Parity generation techniques are also used to perform error correction within a data word. Error correction is typically performed by encoding the data word to provide error correction code bits that are stored along with the bits of the data word. Upon readout, the data bits read from the addressable memory location are again subject to the generation of the same error correction code signal pattern. The newly generated pattern is compared to the error correction code signals stored in memory. If a difference is detected, it is determined that the data word is erroneous. Depending on the encoding system utilized it is possible to identify and correct the bit position in the data word indicated as being incorrect. The system overhead for the utilization of error correction code signals is substantial. The overhead includes the time necessary to generate the error correction codes, the memory cells necessary to store the error correction codes for each corresponding data word, and the time required to perform the decode when the data word is read from memory. These represent disadvantages to the error correction code system.
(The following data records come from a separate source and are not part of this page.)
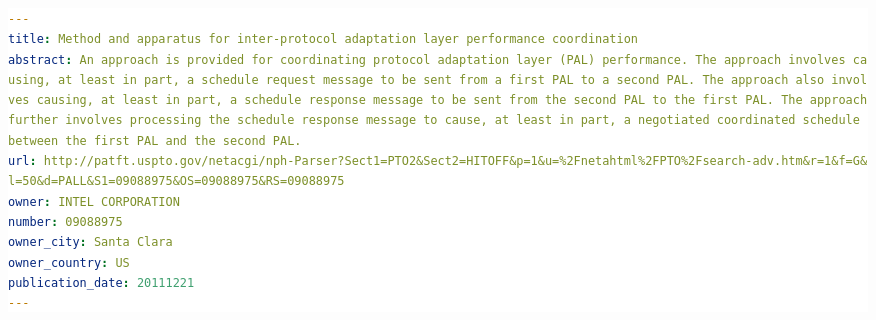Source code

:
 ```yaml
---
title: Method and apparatus for inter-protocol adaptation layer performance coordination
abstract: An approach is provided for coordinating protocol adaptation layer (PAL) performance. The approach involves causing, at least in part, a schedule request message to be sent from a first PAL to a second PAL. The approach also involves causing, at least in part, a schedule response message to be sent from the second PAL to the first PAL. The approach further involves processing the schedule response message to cause, at least in part, a negotiated coordinated schedule between the first PAL and the second PAL.
url: http://patft.uspto.gov/netacgi/nph-Parser?Sect1=PTO2&Sect2=HITOFF&p=1&u=%2Fnetahtml%2FPTO%2Fsearch-adv.htm&r=1&f=G&l=50&d=PALL&S1=09088975&OS=09088975&RS=09088975
owner: INTEL CORPORATION
number: 09088975
owner_city: Santa Clara
owner_country: US
publication_date: 20111221
---
```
As can be seen from the previous discussion, a single parity bit system which stores the parity bit along with the data word requires the least amount of overhead within the system. The disadvantage of a single parity bit system is that only single bit failures can be detected. In prior art systems, a parity bit is typically provided for each data word that is stored within a memory device. Furthermore, the parity bit and the corresponding data word are typically stored at the same address location within the memory device. This is true even if there are multiple memory devices within the computer system. That is, each memory unit is treated independent from the others and therefore each memory unit stores both data words and the corresponding parity bits. Typically, there are three types of errors that occur within a memory device. The first type of error is an error in any single bit within the memory device. These errors will be detected by a single parity bit being stored along with the corresponding data word as discussed above. The second type of error is an error in multiple bits in a memory device. For example, if bit 0 and bit 1 both failed, they may cancel each other out when it comes to computing the parity bit, and the error may go undetected. This is a result of the two bits being in the same "parity domain". A parity domain is defined as a group of bits from which the parity bit is being calculated. Thus some multiple bit errors in a memory device will not be detected under the single bit parity method as described above. The third type of error is a chip failure.